CoSIE Update on Personalisation Pilot Project in the UK
Personalisation in probation aims to deliver rehabilitative support packages that are co-produced with service users, enabling them to make personal change while also enabling the Community Rehabilitation Company (CRC) to deliver the court’s sentence.
Amongst the nine pilots that are exploring co-creation of services and policy with service users in CoSIE, the Interserve CRC in Hull is the UK site with a criminal justice focus. The inaugural Personalisation Awareness training session was opened by Caroline Marsh, an expert in personalisation who developed her experience about the subject as Director of Adult Social Care in Greater Manchester while working to change practice to focus on the individual. The event was attended by staff and managers from the CRC, as well as local delivery partners.
Personalisation Involves the Service Users
Senior Case Manager Claire Mitcheson attended the session and was enthusiastic about what personalisation can achieve in probation.
– I’m excited by personalisation and glad to be involved in the project.
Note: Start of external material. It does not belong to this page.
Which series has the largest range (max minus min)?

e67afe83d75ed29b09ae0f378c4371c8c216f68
The values that most of us would want to work to are represented by personalisation, such as putting the individual at the heart of their sentence planning and building on their strengths.
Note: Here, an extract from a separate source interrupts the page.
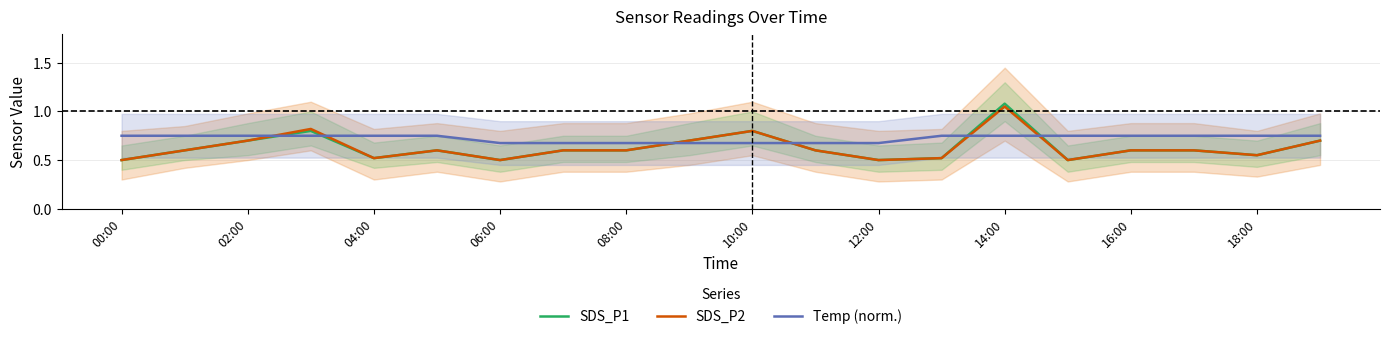

Is it true that SDS_P2 equals 0.6 at 08:00?

True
– Typically this approach and structure have not been well represented in the systems that probation has traditionally used.
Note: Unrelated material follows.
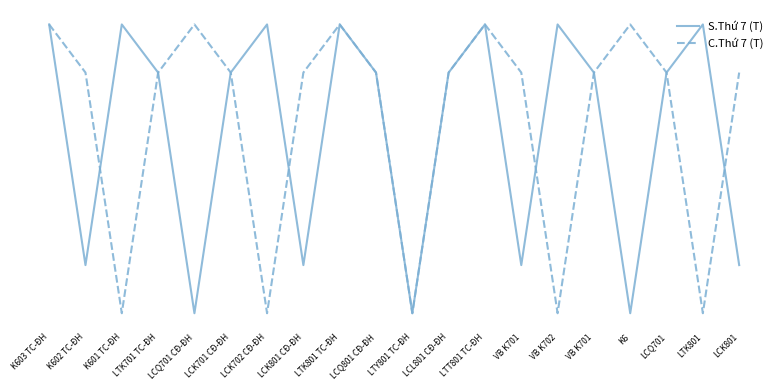

At which label does S.Thứ 7 (T) first exceed 2?

K603 TC-ĐH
– It is good to learn more about the academic underpinning that personalisation has and to really think about how it fits into the Interchange Model and the ways that we can implement it in what we do on a daily basis.
– Often, what we did was very much focused on risk. Clearly, risk is vitally important, but the emphasis the Interchange Model has about working with a service user’s strengths strikes a chord with my professional experience and the theories around desistance. We know it is better to get a service user more involved with their sentence planning and identifying what is important to them, but the tools we have used have not fully worked toward this objective.
One Page Profile
The session included a discussion about rolling out a ‘one page profile’ of a service user that staff create to capture the service user’s strengths and what is important to them, and what issues they feel are frustrating their progress. Claire found the profile very useful.
– The idea that the profile follows them through their period on probation is so sensible. It is also a great tool to help us share what we are doing with partnership agencies, ultimately giving a better experience to the service user.